Quote from: Otanx on October 08, 2015, 05:29:14 PM
Security vendors are the worst too. They want their software installed on every box in the environment, and it needs to run as admin/root. So now I have either 800 independent accounts to manage passwords for, or I have one account that if compromised has full access to every device I own. Don't ask what ports it uses so you can lock down access at the firewall. They don't know, and want permit IP to and from their box. We won't mention the vendor that also required that UAC be disabled on everything.

-Otanx

Reminds me of that vulnerability where FireEye ran Apache as root. What can possibly go wrong?  :awesome:
"It can also be argued that DNA is nothing more than a program designed to preserve itself. Life has become more complex in the overwhelming sea of information.

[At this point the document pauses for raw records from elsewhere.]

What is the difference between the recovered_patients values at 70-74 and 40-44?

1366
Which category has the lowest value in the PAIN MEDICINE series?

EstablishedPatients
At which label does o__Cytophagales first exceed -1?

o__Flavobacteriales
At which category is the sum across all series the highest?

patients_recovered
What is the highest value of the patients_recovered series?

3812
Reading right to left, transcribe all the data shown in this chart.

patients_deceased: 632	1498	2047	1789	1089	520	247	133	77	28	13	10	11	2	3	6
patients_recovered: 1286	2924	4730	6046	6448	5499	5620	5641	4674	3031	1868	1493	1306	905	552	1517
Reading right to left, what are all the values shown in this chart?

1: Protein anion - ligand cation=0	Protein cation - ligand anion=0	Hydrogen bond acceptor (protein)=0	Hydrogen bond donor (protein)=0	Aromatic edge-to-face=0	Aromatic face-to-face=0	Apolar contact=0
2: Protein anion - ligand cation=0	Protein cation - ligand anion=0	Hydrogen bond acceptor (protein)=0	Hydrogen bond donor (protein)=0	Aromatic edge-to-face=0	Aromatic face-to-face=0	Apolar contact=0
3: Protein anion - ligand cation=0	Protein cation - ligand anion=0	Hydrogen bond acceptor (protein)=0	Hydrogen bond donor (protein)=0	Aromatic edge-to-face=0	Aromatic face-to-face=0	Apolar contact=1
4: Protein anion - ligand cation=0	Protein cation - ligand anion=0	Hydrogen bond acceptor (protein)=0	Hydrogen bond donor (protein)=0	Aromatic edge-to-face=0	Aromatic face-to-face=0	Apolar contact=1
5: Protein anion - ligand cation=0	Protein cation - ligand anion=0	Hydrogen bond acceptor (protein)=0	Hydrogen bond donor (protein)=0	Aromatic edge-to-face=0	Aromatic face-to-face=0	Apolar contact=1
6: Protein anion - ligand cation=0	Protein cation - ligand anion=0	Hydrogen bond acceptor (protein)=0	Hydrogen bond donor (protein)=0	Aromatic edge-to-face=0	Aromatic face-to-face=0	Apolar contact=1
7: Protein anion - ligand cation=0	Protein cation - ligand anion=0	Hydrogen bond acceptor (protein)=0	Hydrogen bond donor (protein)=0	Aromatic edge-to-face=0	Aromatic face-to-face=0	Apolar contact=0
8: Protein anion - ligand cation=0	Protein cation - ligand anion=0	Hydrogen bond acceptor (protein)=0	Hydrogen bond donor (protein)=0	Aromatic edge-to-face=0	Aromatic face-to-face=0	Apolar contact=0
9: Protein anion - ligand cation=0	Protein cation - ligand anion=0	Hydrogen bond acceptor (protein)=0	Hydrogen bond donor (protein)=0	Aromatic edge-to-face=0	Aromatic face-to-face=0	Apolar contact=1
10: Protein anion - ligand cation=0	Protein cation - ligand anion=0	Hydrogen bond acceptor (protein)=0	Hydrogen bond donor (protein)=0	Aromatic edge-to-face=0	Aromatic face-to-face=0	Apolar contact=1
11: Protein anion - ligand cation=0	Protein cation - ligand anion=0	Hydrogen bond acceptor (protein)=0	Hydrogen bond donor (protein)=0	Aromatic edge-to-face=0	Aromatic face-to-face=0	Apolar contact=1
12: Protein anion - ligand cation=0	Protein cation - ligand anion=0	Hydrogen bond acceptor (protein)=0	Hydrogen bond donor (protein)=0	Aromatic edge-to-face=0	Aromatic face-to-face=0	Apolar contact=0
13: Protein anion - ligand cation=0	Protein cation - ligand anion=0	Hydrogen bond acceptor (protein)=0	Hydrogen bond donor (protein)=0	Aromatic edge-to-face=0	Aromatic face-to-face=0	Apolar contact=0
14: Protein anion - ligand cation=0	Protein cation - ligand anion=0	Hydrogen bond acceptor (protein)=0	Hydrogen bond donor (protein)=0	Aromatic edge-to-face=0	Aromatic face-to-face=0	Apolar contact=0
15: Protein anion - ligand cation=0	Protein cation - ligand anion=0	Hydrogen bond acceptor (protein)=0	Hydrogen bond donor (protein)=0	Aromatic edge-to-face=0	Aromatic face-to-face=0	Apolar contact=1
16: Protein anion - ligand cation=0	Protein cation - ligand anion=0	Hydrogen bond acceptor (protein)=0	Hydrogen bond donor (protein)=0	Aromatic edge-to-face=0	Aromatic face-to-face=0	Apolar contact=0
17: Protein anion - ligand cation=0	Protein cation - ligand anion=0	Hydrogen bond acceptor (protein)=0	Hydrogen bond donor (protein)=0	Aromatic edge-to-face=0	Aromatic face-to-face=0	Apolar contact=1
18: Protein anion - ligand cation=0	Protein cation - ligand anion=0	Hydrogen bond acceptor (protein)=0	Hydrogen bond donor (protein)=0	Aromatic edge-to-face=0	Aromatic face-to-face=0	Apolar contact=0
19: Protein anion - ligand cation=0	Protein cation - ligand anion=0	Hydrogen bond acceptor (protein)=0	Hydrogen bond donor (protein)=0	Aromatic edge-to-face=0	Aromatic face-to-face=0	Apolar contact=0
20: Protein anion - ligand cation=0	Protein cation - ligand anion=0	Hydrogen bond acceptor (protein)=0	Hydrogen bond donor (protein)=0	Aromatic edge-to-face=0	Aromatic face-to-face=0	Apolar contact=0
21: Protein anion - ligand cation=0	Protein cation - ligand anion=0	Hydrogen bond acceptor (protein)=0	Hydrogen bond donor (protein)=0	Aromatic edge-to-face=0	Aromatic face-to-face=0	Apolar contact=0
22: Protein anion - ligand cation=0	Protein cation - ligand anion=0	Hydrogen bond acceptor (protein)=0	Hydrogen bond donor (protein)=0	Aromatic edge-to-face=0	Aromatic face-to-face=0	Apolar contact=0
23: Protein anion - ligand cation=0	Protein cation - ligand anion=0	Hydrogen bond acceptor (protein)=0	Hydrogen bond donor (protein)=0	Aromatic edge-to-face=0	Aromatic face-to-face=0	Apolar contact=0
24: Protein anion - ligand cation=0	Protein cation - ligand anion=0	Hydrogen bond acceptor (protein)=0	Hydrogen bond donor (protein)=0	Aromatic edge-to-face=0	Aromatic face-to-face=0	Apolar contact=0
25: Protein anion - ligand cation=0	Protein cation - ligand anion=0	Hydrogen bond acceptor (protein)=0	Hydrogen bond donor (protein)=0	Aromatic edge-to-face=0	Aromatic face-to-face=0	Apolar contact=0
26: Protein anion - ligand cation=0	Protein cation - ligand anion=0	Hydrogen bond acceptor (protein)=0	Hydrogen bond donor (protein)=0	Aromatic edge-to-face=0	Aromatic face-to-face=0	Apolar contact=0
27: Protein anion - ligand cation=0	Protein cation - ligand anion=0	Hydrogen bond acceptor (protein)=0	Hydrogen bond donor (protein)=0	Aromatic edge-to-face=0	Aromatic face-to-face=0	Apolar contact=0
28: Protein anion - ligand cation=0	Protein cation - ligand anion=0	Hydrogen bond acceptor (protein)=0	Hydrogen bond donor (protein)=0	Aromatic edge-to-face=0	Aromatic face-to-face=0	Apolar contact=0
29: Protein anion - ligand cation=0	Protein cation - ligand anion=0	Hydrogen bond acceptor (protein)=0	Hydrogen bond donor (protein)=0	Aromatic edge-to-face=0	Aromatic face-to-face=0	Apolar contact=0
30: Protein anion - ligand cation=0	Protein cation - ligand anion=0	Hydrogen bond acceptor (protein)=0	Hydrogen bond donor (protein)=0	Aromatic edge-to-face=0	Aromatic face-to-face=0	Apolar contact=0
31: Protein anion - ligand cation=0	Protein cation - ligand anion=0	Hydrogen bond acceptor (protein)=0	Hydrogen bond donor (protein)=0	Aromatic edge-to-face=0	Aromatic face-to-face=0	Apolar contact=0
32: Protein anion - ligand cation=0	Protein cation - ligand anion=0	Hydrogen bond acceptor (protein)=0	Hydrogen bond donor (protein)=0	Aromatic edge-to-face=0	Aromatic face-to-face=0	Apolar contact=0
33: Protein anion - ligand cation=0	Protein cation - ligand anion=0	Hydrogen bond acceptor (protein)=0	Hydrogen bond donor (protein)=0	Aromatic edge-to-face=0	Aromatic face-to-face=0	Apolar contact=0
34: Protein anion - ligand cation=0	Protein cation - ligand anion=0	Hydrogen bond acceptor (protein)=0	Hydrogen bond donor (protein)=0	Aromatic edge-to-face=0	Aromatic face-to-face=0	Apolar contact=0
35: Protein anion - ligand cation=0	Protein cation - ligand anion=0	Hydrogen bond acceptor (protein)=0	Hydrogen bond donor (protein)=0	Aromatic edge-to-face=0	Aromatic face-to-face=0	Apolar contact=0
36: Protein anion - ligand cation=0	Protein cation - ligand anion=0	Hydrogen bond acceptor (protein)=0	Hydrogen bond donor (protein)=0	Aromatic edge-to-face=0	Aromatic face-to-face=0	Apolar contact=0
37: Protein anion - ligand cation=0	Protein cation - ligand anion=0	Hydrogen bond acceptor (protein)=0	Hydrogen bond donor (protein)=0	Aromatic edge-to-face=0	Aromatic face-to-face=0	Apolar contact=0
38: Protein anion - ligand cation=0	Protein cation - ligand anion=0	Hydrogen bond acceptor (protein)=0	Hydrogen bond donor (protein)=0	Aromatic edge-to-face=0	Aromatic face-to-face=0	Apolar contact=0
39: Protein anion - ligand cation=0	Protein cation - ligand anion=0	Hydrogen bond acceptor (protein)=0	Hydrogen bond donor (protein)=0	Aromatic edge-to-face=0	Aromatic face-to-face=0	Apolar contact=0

And life, when organized into species, relies upon genes to be its memory system."

wintermute000

#5
Quote from: AnthonyC on October 08, 2015, 09:25:59 PM
Quote from: Otanx on October 08, 2015, 05:29:14 PM
Security vendors are the worst too. They want their software installed on every box in the environment, and it needs to run as admin/root. So now I have either 800 independent accounts to manage passwords for, or I have one account that if compromised has full access to every device I own. Don't ask what ports it uses so you can lock down access at the firewall. They don't know, and want permit IP to and from their box. We won't mention the vendor that also required that UAC be disabled on everything.

-Otanx

Reminds me of that vulnerability where FireEye ran Apache as root. What can possibly go wrong?  :awesome:

The problem I find is that security is, by its very nature, all about the detail, and the plebs they pull off the street just don't cut it.

I need the consultant to know more than what I know about dot1x, about the exact order of operations, about specific radius VSAs, the specific way proxy X uses kerberos vs NTLM vs Win2008 vs Win2012 vs R2 and on and on it goes.....

Trouble is 90% of them don't (and apparently they're worse at simply reading as well LOL). Not only is it a specialist field, but the products move so fast, and you just cannot be a specialist across too many things. To make things even worse, you're dealing with a lot of cross-domain knowledge (identity/LDAP and AD, PKI, 802.1X+Radius, etc.)
So what happens is that a lot of them simply know the surface, and how to get something running quickly using the defaults, but they don't really understand. Hence, just join it with a domain admin account LOL. I've been through similar issues with say WAN accelerators as well and their specific kerberos delegation / service account privileges issues.

Most security stuff actually works with least privilege, but the trick is discovering what exactly this is.


And yeah, endpoint NAC/posture assessment software is kinda like the eighth level of hell. Esp. if its from Cisco. Or McAfee. Or Symantec.

deanwebb

I'm tellin' ya, good help is hard to find.

My advice to young people everywhere is to get your hands on a manual, read it, and then write your own ticket to IT stardom.
Take a baseball bat and trash all the routers, shout out "IT'S A NETWORK PROBLEM NOW, SUCKERS!" and then peel out of the parking lot in your Ferrari.
"The world could perish if people only worked on things that were easy to handle." -- Vladimir Savchenko
Вопросы есть? Вопросов нет! | BCEB: Belkin Certified Expert Baffler | "Plan B is Plan A with an element of panic." -- John Clarke
Accounting is architecture, remember that!
Air gaps are high-latency Internet connections.

dlots

Pfff manuals are total squares man, they are probably printed on LOOSER-leaf paper (it's funny cause it sounds like loose-leaf which is an actual kind of paper).  If you read a manual your a total newb and the only thing worse than being a newb is being a n00b.